If you see this, most of the ‘bubble’ (and implied massive crash) forecasts don’t seem to have any basis in reality from my perspective.
Frontier lab models are fucking great earners: 60%+ inference margins. (Public statements by said CEOs. Lateral proof: similar sized open models available for inference at 1/8 to 1/10 price on openrouter. Ergo - closed model margins are high). These earnings are real dollars, hard cash. Maybe the datacenters are in a bubble? After all, there’s a lot of debt getting laid on to do datacenter buildouts.
Datacenter companies and hyperscalars are making money providing hosting to these frontier labs. Coreweave (former ETH miner!) and others are posting 70% profit margins against debt costs under 8%. These profits are again in hard dollars from the labs. So, maybe the hardware providers are in a bubble?
Nvidia is making 70%+ margins, consistently beating every earnings call, is spending like $6bn a quarter on R&D against $40+bn in share buybacks (made in cash). They are moving super fast, and they could still literally be spending another 7x their current R&D spend before going cashflow negative. So, maybe the foundries are in a bubble?
TSMC is showing 66% margins (record high), and cutting Apple’s allocation to a point where there are research warnings about it. Maybe the EUV lithography companies are in a bubble?
ASML is the most generous company in the world, and is showing 34% operating margin this year while providing the only machines that can make the chips that TSMC and others are selling.

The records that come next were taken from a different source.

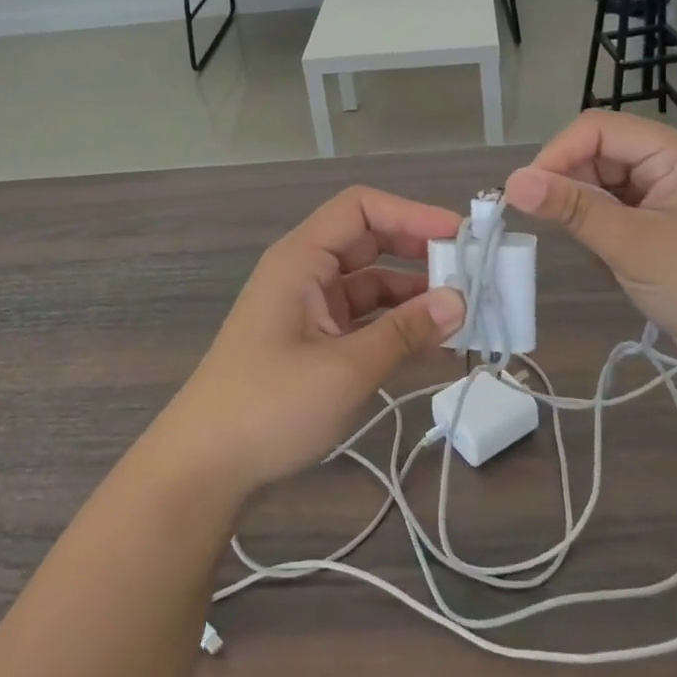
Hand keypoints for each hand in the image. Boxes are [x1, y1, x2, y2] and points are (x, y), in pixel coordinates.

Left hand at [154, 186, 465, 501]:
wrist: (203, 467)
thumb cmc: (268, 407)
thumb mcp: (345, 369)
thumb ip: (404, 332)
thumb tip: (460, 301)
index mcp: (301, 259)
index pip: (361, 209)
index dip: (412, 213)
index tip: (461, 237)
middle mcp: (305, 272)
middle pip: (369, 240)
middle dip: (420, 251)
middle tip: (472, 272)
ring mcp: (308, 306)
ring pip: (371, 281)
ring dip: (413, 293)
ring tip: (465, 312)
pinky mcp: (313, 339)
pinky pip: (363, 316)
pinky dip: (396, 323)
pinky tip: (432, 341)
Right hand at [503, 113, 676, 380]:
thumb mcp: (631, 244)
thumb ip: (572, 208)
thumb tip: (512, 182)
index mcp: (670, 152)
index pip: (596, 129)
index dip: (557, 153)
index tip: (526, 193)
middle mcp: (664, 165)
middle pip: (595, 154)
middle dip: (569, 186)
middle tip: (552, 226)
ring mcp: (661, 198)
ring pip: (597, 186)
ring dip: (583, 213)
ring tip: (593, 250)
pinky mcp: (656, 228)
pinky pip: (608, 213)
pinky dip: (596, 232)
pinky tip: (607, 261)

This is all very real. To my eyes the possible negative financial outcomes that seem plausible are:
1 - scaling laws stop working (and/or models get ‘good enough’) and all of a sudden the new hotness we just spend our entire last 5 years revenue on isn’t any better.

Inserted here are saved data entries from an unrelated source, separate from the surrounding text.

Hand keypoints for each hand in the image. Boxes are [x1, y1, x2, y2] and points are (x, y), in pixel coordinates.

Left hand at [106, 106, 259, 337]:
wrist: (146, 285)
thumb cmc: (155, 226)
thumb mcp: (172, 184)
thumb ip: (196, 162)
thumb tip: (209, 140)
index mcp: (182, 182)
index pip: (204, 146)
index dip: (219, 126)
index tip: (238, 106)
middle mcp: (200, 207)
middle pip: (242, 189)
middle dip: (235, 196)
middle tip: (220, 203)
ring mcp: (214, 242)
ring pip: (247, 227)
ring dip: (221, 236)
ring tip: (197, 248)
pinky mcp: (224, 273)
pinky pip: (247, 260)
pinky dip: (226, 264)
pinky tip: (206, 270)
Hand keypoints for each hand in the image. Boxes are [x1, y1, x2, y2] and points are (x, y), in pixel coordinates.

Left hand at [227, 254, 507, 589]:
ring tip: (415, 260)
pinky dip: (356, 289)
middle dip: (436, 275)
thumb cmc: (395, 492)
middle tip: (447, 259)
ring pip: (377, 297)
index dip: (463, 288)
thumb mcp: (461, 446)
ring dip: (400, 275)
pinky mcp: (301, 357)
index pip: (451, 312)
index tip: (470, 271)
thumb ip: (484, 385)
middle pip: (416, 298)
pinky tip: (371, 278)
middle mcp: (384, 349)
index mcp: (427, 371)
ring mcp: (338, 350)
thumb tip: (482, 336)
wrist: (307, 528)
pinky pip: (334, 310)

2 - There’s some major exogenous shift in demand for tokens and datacenter utilization drops radically, leading to credit defaults.
The main things that would have to be true would be that these things would have to be industry wide before they were a problem, and they’d have to end up with demand at less than 1/6 or so of current forecasts before they caused some kind of cascading financial problem: until then we’d see coreweave breaking even, reworking its debt covenants, spending less on power (unused), spending less on power (over capacity = lower prices on power being used), etc. etc.

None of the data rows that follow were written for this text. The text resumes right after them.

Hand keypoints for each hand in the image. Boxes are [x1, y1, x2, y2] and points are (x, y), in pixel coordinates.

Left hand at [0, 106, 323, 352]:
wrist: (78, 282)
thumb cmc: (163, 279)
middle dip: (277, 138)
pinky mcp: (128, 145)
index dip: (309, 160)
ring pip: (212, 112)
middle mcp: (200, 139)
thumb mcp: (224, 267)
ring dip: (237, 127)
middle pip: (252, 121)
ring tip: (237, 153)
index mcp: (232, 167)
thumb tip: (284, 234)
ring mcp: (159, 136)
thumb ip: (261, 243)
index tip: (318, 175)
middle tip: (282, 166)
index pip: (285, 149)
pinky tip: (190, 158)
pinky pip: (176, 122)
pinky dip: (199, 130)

This is SUPER long already, but to close, I think it’s reasonable and interesting to talk about those scenarios - how likely is it that scaling stops working or that people are okay with what we’ve got (that is, token value stops increasing in a compute-unitized environment)? How likely is it that people stop buying tokens at all even if their utility is stable or growing?
Agreed we’re in a temporary transitional phase right now, but I think it’s to a radically new business model and economic order more than it is a prelude to a giant debt leveraged crash, Wile E. Coyote style.